Authentication
NeutronEDI uses API keys for authentication. Every request to a processing endpoint must include your key in the X-API-Key header. Keys are managed in the NeutronEDI dashboard under API Keys.
Header format
X-API-Key: nedi_live_your_key_here
That's it. No bearer tokens, no JWTs, no OAuth dance for server-to-server traffic. Your key is the only credential the API needs.
Key format
NeutronEDI API keys use the prefix nedi_, followed by a high-entropy secret. The full key is shown exactly once — at the moment you create it in the dashboard. Copy it to your secrets manager immediately.
We store only a SHA-256 hash of the key on our side. If you lose the plaintext, you cannot recover it — you must rotate the key and update your systems.
There is no separate test/live environment split. Every key works against the production API. Use descriptive names like local-dev or staging so you can differentiate them in the dashboard.
Creating a key
- Sign in to portal.neutronedi.com
- Navigate to API Keys
- Click Create key and give it a descriptive name
- Copy the plaintext key immediately and store it in your secrets manager
- The dashboard will show the key prefix (last 4 characters) for identification, but never the full value again
Rotating a key
API key rotation is a two-step process to avoid downtime:
- In the dashboard, click Rotate on the existing key. This issues a new key while the old one remains valid for a short overlap window.
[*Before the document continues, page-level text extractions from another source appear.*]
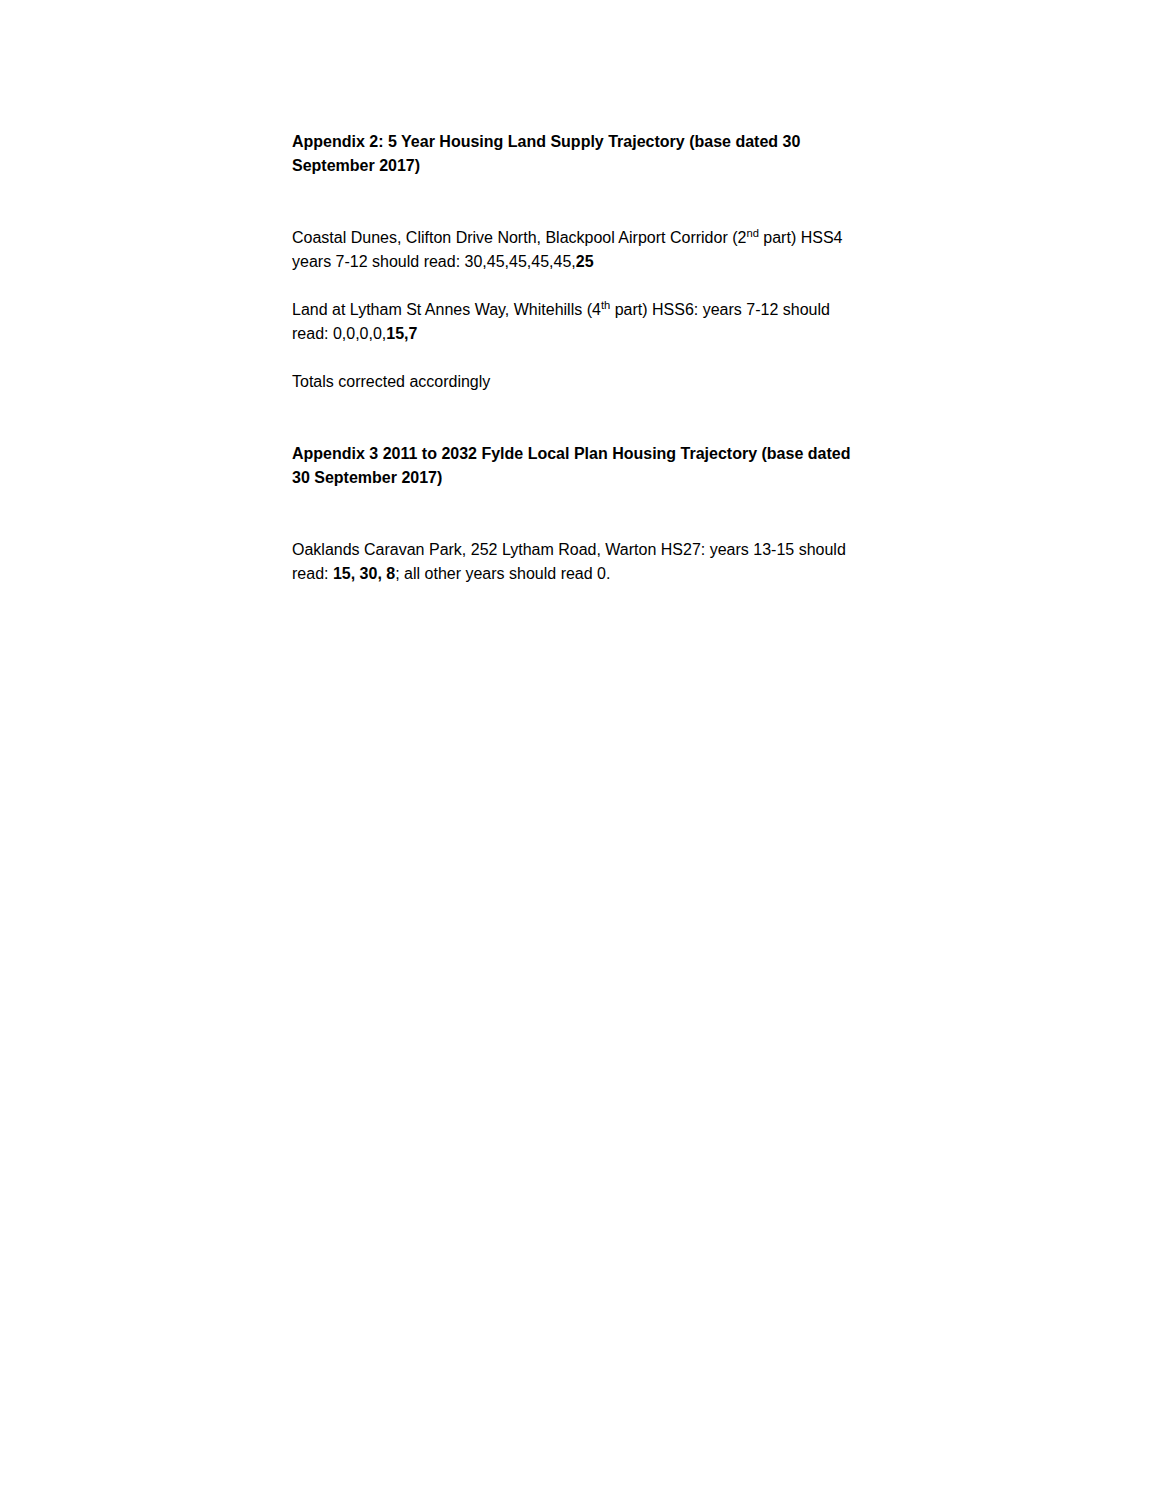Appendix 2: 5 Year Housing Land Supply Trajectory (base dated 30 September 2017)
Coastal Dunes, Clifton Drive North, Blackpool Airport Corridor (2nd part) HSS4 years 7-12 should read: 30,45,45,45,45,25
Land at Lytham St Annes Way, Whitehills (4th part) HSS6: years 7-12 should read: 0,0,0,0,15,7
Totals corrected accordingly
Appendix 3 2011 to 2032 Fylde Local Plan Housing Trajectory (base dated 30 September 2017)
Oaklands Caravan Park, 252 Lytham Road, Warton HS27: years 13-15 should read: 15, 30, 8; all other years should read 0.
- Update all running systems to use the new key. Once everything is cut over, confirm rotation in the dashboard to revoke the old key.
Rotate keys if:
- A key is exposed in logs, source control, or a compromised developer machine
- An employee with access leaves the organization
- As part of a regular rotation schedule (recommended: every 90 days)
Rate limits
Rate limits depend on your plan:
| Plan | Monthly transactions | Burst rate |
|---|---|---|
| Developer | 500 | 10 req/sec |
| Growth | 2,000 | 60 req/sec |
| Enterprise | 30,000 | 300 req/sec |
When you exceed your burst rate, the API returns 429 Too Many Requests with a Retry-After header telling you when to try again. When you exceed your monthly transaction limit, subsequent requests return 429 with a RATE_LIMITED error code until the limit resets at the start of the next billing cycle.
All clients should implement exponential backoff on 429 responses. A reasonable default: start with a 1-second delay, double on each retry, cap at 60 seconds, give up after 5 retries.
Security best practices
Never commit keys to source control. Use environment variables or a secrets manager (AWS Secrets Manager, HashiCorp Vault, Doppler, 1Password Secrets Automation, etc.). If a key ever lands in a public git history, rotate it immediately — we recommend automated scanning tools that detect committed secrets before they reach a remote.
Use separate keys per environment. Create one key per environment (production, staging, local-dev) so you can rotate a compromised key without taking down the others.
Scope keys to the smallest system possible. Instead of sharing one key across your entire fleet, create a key per deployment or per service. When something goes wrong, rotation is surgical.
Monitor usage. The dashboard tracks API calls per key. If a key's usage suddenly spikes without a corresponding change in your traffic, investigate immediately.
Never log the plaintext key. Strip X-API-Key headers from all request logs, both in your application and in any upstream proxies or load balancers.
Use TLS. All requests must go to https://api.neutronedi.com. The API rejects plain HTTP connections.
Revoking a key
To immediately revoke a key without a rotation window, click Revoke in the dashboard. The key stops working instantly. Use this when you know a key is compromised and you want to cut it off before any new requests succeed.